What is needed —
Carry on the news report about Rep. Geraldine Thompson's motion challenging Renatha Francis's appointment to the Florida Supreme Court, starting right after its final sentence.

Quoted passage —
»»
A state lawmaker has asked the Florida Supreme Court to reconsider its recent holding that, even though Gov. Ron DeSantis abused his authority in appointing Palm Beach trial judge Renatha Francis to the court, it was powerless to do anything about it.
A legal motion filed by attorneys for state Rep. Geraldine Thompson, who represents a part of Orange County, asks the high court to either rehear the case or order DeSantis to select someone else from the list of possible nominees from which the governor selected Francis.
“Permitting such an amendment is in the interests of justice because it would allow this court to impose a remedy for the governor’s constitutional violation and to invalidate an unlawful appointment to the Supreme Court,” the motion says.
“It would certainly enhance public confidence in the judiciary if all seven members of the Supreme Court were lawfully appointed and constitutionally eligible to serve as justices on the highest court in the state.”
The court had ruled 5-0 on Thursday that Francis was ineligible for the May 26 appointment because she hadn’t been a member of the Florida Bar for 10 years. It rejected outright the administration’s argument that it’s enough that she will have passed that threshold by Sept. 24, when she plans to take the bench.
But the court added that Thompson’s requested remedy — ordering the judicial nominating commission, or JNC, that recommended Francis to reopen the process and come up with a diverse new slate of nominees — was not legally possible.
««
Information —
»»
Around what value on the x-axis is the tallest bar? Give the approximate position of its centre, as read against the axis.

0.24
««
»»
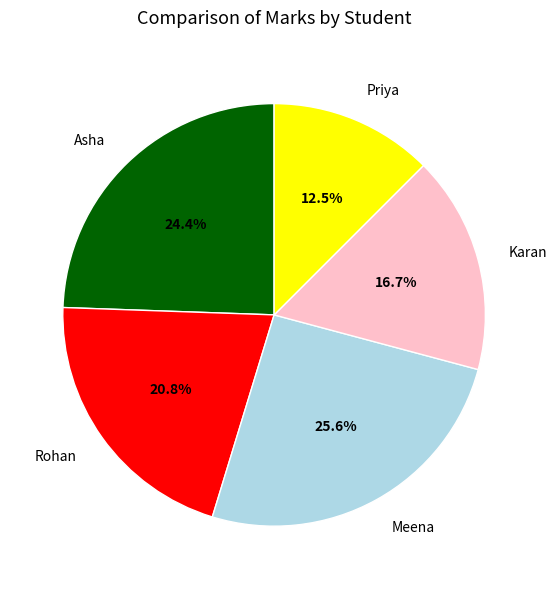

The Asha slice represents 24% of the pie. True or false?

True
««
Output —
The justices said Thompson didn’t ask for the legally available remedy — ordering DeSantis to pick another name from among the nominees the commission recommended at the same time as Francis — and so they would not give it to her.
The motion, filed Monday, argues that the court’s own Rules of Appellate Procedure allow it to do just that. Specifically, they say:
“If a party seeks an improper remedy, the cause shall be treated as if the proper remedy had been sought; provided that it shall not be the responsibility of the court to seek the proper remedy.”
The pleading continues:
“Accordingly, this court should … invalidate Judge Francis’ appointment to the Florida Supreme Court. As a result, the governor would be required to immediately appoint a constitutionally eligible person from the remaining seven individuals included on the JNC’s existing certified list of nominees.”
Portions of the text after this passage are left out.